The domain zone file

Our domain zone file will be kept very simple:

resource "digitalocean_domain" "examplecom" {
   name = "example.com"
   ip_address = "1.2.3.4" # default @ record
}

resource "digitalocean_record" "examplecom-mail" {
  domain = digitalocean_domain.examplecom.name
  type = "A"
  name = "mail"
  value = "1.2.3.5" # mail.example.com resolves to this IP
}

resource "digitalocean_record" "examplecom-mx" {
  domain = digitalocean_domain.examplecom.name
  type = "MX"
  name = "@"
  priority = 10
  value = "mail.example.com." # MX record
}

resource "digitalocean_record" "examplecom-www" {
  domain = digitalocean_domain.examplecom.name
  type = "CNAME"
  name = "www"
  value = "@" # CNAME record www.example.com > example.com
}

resource "digitalocean_record" "examplecom-txt-keybase" {
  domain = digitalocean_domain.examplecom.name
  type = "TXT"
  name = "_keybase"
  value = "keybase-site-verification=SECRETCODE" # keybase verification TXT record
}


resource "digitalocean_record" "examplecom-srv-imap-tcp" {
  domain = digitalocean_domain.examplecom.name
  type = "SRV"
  name = "_imap._tcp"
  value = "mail.example.com." # SRV record for imap
  port = "143"
  priority = 0
  weight = 1
 }

Init/plan/apply

What we now need is a init, plan & apply to finish this up.

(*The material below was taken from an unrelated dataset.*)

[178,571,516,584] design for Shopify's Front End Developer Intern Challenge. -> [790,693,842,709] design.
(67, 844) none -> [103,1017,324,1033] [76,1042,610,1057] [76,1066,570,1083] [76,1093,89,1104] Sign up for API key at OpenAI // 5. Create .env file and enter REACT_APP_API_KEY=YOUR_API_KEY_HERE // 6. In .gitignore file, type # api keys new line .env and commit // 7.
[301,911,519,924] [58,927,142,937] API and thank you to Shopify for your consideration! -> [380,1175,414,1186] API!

But first we will have to export our secrets


export TF_VAR_do_token=SECRET_API_TOKEN
# has nothing to do with AWS, it's still Digitalocean, but terraform's s3 backend reads this
export AWS_ACCESS_KEY_ID=KEY_ID_FOR_ACCESS_TO_DO_SPACE 
export AWS_SECRET_ACCESS_KEY=ACCES_KEY_FOR_ACCESS_TO_DO_SPACE 

terraform init
Initializing the backend...

Initializing provider plugins...
- Using previously-installed digitalocean/digitalocean v2.0.1

Terraform has been successfully initialized!

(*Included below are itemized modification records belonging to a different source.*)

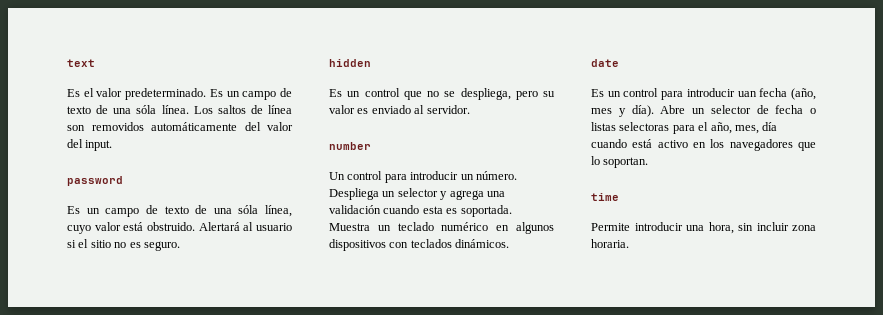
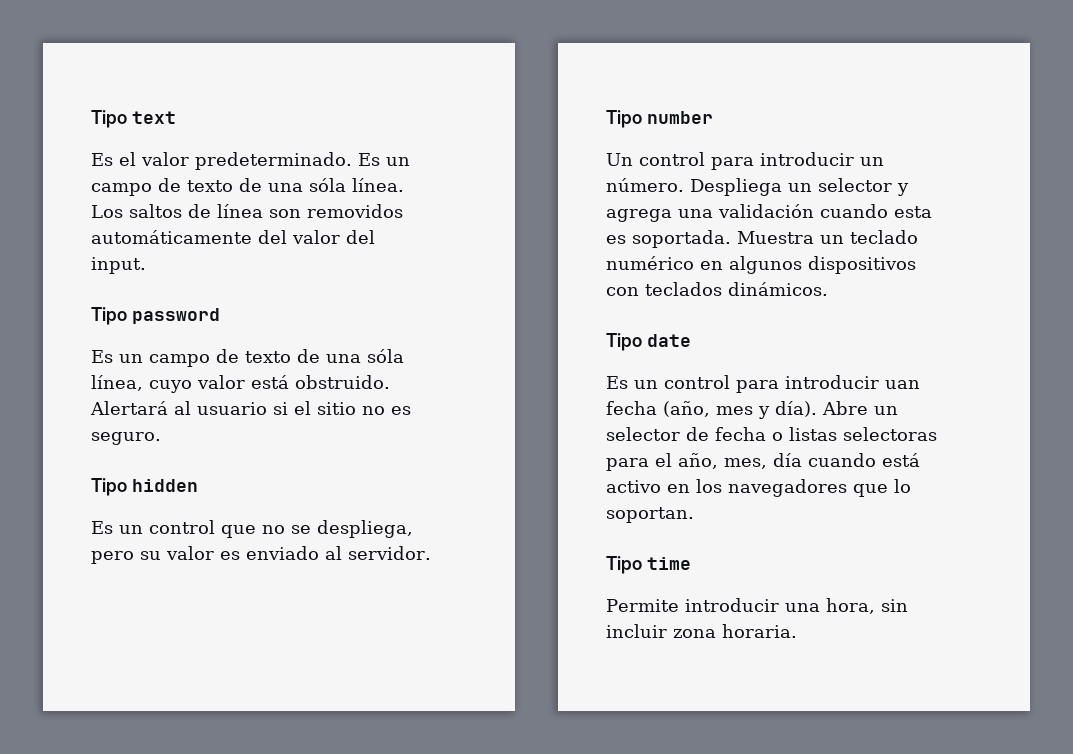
(67, 63) none -> [91,110,127,128] Tipo
(113, 145) none -> [91,307,127,325] Tipo
(180, 246) none -> [91,478,127,496] Tipo
(470, 109) none -> [606,110,642,128] Tipo
(510, 243) none -> [606,333,642,351] Tipo
(649, 162) none -> [606,556,642,574] Tipo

You may now begin working with Terraform. Try running "terraform plan" to see
any changes that are required for your infrastructure. All Terraform commands
should now work.

If you ever set or change modules or backend configuration for Terraform,
rerun this command to reinitialize your working directory. If you forget, other
commands will detect it and remind you to do so if necessary.

terraform plan
[...]
digitalocean_record.examplecom-www: Refreshing state... 
digitalocean_record.examplecom-mail: Refreshing state...
digitalocean_record.examplecom-mx: Refreshing state... 
[...]
Plan: 6 to add, 0 to change, 0 to destroy.

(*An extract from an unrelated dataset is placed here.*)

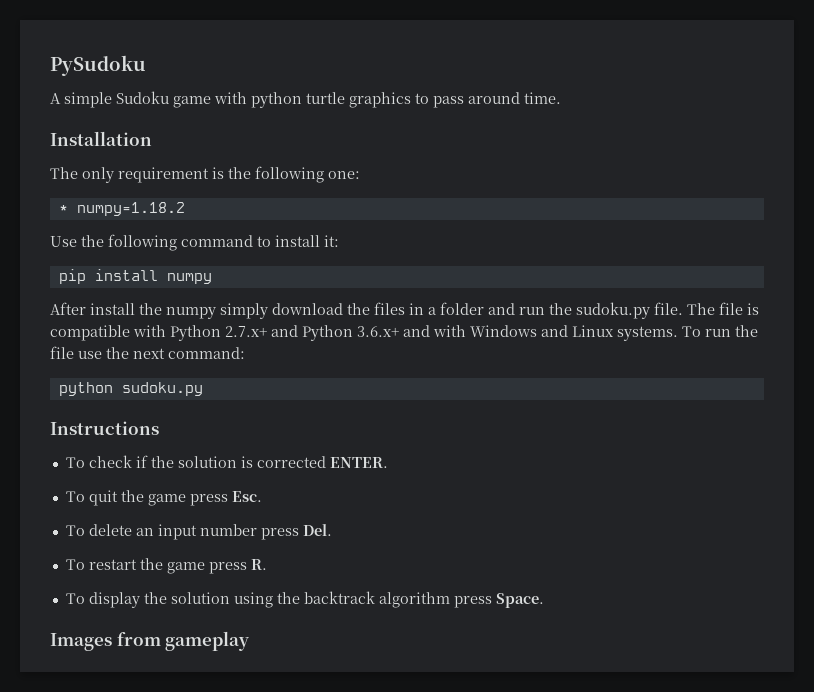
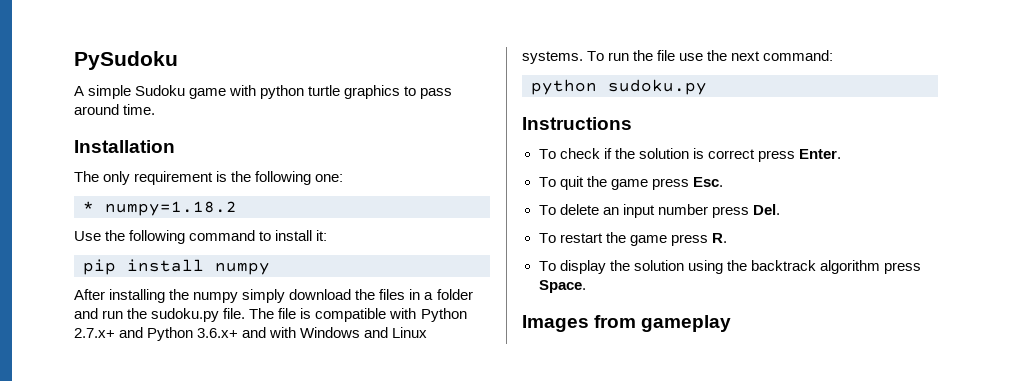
[90,303,135,315] install -> [109,289,166,303] installing
[256,456,388,468] corrected ENTER. -> [707,149,841,162] correct press Enter.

terraform apply # confirm with yes

After applying the changes, please check that your terraform.tfstate has been uploaded to the Digitalocean space and check if the DNS is actually working:

host example.com
example.com has address 1.2.3.4

Automating it

Let’s automate this by running a pipeline with drone. You can of course use any other CI/CD pipeline tooling you want to. For the main step in the pipeline we’ll be using the hashicorp/terraform container image.

Example .drone.yml:

kind: pipeline
type: docker
name: dns

steps:
  - name: terraform
    image: hashicorp/terraform:0.13.4
    commands:
      - terraform init
      - terraform plan
      - terraform apply -auto-approve
    # keep your secrets secret and not inside GIT!
    environment:
      TF_VAR_do_token:
        from_secret: tf_var_do_token
      AWS_SECRET_ACCESS_KEY:
        from_secret: aws_secret_access_key
      AWS_ACCESS_KEY_ID:
        from_secret: aws_access_key_id
    when:
      branch: master

This way any time you push a new change to your master branch, the pipeline will take care of the rest.

And thanks to the remote backend being configured, you’ll be able to also apply your changes manually, from any device.